Book Review: Eighty Days: Nellie Bly and Elizabeth Bisland’s History-Making Race Around the World

By Matthew Goodman

Book Review: Eighty DaysIn 1889, Nellie Bly, 25, was the most prominent female journalist in New York—celebrated for having faked insanity to write an exposé of her city’s Women’s Lunatic Asylum—and about to get still more famous. On Nov. 14, at 9:40 a.m., sponsored by her newspaper, Joseph Pulitzer’s the World, Bly set out to circle the globe faster than Phileas Fogg, the hero of Jules Verne’s novel Around the World in Eighty Days. In an era of ferocious news wars, John Walker, publisher of the Cosmopolitan, reacted as soon as he read of it. Suspecting he could beat the World by sending his own young woman west, Walker press-ganged Elizabeth Bisland, his 28-year-old literary editor, on to a Chicago-bound train just eight hours after Bly set sail for England.
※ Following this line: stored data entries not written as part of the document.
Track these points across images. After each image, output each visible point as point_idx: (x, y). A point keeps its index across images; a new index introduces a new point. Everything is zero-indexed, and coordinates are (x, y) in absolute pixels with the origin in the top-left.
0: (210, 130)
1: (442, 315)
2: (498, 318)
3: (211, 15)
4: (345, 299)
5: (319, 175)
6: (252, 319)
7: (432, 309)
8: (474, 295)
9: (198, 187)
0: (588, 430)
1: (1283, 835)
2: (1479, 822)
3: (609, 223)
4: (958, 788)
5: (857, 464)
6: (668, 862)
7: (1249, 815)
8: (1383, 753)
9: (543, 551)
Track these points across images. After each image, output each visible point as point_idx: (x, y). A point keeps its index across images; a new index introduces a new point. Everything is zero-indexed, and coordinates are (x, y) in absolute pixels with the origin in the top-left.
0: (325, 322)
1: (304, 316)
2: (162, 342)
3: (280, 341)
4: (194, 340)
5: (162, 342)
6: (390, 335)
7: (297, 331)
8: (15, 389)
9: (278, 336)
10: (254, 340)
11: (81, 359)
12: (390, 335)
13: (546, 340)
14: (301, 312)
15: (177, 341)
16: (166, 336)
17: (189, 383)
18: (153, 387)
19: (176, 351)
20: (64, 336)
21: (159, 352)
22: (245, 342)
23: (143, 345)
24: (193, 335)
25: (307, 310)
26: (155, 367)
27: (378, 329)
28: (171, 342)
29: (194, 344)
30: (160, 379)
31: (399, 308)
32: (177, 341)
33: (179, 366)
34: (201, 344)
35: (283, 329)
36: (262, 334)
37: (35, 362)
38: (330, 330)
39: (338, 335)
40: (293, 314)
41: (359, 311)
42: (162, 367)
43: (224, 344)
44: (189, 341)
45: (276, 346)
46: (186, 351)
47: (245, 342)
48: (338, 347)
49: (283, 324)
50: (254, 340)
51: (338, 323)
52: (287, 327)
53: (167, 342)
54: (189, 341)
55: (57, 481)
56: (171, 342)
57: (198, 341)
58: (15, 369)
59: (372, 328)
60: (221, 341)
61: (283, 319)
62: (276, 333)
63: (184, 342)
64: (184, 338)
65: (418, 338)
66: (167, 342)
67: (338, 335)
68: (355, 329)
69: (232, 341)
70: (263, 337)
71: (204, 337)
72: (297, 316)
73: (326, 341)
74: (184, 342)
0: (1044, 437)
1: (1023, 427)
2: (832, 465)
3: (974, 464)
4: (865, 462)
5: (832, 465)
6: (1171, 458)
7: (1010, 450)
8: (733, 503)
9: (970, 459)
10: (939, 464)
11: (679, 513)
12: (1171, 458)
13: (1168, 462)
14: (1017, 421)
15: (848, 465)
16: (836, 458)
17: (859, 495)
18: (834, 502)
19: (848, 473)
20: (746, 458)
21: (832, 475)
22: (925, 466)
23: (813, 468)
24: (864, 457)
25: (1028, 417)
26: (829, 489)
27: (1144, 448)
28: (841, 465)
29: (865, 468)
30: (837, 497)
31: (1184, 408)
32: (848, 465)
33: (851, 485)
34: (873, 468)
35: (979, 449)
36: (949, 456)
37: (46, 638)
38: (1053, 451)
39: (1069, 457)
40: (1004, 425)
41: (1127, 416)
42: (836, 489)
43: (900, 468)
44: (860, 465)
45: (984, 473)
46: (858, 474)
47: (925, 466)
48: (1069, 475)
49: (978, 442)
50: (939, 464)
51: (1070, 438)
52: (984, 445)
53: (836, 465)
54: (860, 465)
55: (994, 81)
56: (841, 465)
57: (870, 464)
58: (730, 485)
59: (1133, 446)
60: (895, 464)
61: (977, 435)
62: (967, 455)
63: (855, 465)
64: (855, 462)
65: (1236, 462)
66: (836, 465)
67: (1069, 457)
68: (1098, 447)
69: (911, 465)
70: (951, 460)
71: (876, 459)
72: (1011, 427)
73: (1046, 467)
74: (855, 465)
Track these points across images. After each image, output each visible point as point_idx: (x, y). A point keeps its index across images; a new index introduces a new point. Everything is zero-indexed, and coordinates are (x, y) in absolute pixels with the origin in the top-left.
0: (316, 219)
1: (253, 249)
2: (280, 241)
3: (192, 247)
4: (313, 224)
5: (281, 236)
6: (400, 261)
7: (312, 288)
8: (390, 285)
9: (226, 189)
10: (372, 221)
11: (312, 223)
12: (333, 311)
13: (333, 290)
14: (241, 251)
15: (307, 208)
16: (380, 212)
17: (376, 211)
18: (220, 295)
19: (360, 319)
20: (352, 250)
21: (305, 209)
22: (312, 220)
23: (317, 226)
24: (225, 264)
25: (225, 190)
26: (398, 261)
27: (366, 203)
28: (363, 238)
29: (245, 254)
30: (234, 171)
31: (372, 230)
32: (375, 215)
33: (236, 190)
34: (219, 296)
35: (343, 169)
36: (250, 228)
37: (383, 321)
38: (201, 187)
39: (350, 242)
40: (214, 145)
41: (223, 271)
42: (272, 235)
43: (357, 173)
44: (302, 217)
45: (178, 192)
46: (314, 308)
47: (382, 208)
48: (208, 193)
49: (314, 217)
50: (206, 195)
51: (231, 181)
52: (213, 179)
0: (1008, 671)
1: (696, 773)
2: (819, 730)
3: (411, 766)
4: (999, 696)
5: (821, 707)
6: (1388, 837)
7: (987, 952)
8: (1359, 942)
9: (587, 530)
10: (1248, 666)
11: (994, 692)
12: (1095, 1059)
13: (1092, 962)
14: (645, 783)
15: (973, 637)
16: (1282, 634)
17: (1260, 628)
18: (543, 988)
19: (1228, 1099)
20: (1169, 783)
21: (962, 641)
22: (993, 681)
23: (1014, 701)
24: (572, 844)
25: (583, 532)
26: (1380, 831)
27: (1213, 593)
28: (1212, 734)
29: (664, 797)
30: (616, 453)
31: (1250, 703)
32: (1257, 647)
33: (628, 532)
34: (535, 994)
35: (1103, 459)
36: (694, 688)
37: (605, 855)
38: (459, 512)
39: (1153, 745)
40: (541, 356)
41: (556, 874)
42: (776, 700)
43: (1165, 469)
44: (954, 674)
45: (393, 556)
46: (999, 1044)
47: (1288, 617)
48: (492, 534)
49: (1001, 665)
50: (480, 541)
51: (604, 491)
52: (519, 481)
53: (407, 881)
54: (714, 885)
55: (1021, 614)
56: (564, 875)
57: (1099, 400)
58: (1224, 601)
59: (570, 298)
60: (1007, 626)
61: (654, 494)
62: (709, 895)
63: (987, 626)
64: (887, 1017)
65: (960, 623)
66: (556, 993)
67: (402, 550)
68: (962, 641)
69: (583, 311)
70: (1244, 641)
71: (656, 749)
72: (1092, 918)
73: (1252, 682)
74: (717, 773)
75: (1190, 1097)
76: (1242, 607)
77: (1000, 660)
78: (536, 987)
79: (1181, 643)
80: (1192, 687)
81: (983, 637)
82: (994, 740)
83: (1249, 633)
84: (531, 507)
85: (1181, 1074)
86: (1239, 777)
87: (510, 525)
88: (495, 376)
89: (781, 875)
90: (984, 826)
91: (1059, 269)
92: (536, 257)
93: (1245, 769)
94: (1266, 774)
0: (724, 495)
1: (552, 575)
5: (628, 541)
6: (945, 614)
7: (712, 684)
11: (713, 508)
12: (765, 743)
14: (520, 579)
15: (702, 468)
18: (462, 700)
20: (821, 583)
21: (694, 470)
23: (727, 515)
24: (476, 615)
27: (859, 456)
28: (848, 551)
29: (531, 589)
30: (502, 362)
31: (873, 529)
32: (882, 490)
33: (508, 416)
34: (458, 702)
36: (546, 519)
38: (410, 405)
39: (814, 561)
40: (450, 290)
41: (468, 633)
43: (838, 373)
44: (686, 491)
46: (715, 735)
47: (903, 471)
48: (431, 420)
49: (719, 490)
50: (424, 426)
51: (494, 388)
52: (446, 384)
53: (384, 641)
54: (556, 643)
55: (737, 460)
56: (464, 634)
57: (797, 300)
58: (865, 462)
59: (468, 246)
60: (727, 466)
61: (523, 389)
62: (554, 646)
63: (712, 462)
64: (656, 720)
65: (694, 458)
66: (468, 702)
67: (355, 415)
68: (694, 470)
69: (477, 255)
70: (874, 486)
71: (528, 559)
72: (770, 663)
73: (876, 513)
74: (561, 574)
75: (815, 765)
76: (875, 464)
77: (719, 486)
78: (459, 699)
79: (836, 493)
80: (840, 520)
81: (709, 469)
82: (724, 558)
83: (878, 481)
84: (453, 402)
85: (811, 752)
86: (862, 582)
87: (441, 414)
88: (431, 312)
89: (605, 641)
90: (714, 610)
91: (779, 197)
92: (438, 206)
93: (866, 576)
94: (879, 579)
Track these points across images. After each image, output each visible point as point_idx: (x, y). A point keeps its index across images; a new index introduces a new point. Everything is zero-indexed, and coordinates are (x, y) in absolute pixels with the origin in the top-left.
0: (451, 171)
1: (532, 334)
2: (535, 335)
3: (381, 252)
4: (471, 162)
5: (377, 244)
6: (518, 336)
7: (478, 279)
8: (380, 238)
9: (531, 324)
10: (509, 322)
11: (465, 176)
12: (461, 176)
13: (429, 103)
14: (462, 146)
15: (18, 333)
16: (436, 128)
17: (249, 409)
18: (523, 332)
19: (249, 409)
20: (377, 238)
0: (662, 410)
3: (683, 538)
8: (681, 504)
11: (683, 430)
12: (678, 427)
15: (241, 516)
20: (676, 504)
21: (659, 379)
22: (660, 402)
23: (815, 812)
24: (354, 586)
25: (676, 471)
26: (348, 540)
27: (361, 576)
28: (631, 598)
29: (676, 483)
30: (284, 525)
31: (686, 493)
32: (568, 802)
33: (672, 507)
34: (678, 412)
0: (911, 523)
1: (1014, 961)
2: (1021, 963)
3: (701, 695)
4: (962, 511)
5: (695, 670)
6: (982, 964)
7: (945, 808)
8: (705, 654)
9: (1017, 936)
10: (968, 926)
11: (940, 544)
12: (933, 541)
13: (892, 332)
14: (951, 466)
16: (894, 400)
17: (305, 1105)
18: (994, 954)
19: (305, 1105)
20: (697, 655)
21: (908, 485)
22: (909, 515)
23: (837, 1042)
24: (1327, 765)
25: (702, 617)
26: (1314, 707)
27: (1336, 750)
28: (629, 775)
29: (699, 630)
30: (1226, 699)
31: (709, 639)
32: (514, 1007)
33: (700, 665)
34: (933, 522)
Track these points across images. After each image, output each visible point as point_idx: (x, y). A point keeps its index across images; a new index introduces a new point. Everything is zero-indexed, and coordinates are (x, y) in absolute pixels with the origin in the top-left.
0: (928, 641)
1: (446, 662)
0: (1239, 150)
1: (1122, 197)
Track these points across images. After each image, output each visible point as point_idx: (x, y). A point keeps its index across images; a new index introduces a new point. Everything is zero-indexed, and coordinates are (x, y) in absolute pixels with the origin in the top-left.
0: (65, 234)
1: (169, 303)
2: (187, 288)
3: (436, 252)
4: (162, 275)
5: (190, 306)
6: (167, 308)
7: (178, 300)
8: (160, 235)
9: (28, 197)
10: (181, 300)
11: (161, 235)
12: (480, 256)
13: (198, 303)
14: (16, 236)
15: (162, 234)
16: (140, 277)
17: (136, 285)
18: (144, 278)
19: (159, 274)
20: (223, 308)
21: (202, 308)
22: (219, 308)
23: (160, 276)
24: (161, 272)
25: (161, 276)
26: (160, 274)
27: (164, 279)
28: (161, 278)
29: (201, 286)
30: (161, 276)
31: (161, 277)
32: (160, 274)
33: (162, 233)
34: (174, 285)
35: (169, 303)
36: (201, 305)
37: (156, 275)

It’s a wonderful story, made all the more compelling by fine writing and exceptional historical detail. It was the proliferation of transportation networks like the U.S. transcontinental railroad that had inspired Verne’s 1872 novel, and the two racers took full advantage of them—and of the might of the British Empire, which guaranteed safe passage to the first great wave of globe-trotting tourists. Bly despised the British while Bisland admired them, but both wanted, like so many contemporary Americans, their country to get its place in the sun, ambitions that took the United States to world power status only a decade later in the Spanish-American War.

The two women had much else in common. Both were self-conscious feminists, gifted writers willing to take large risks to escape being stuck on the society pages. But, as Goodman writes, only Nellie Bly had an express train named after her, because she won the race. In the end it’s a tale of a very modern cult of celebrity. Vast crowds greeted Bly’s return, while few welcomed Bisland home. Taking note, the St. Albans, Vt., Daily Messenger thought that was about right: “It is the winner who wins.”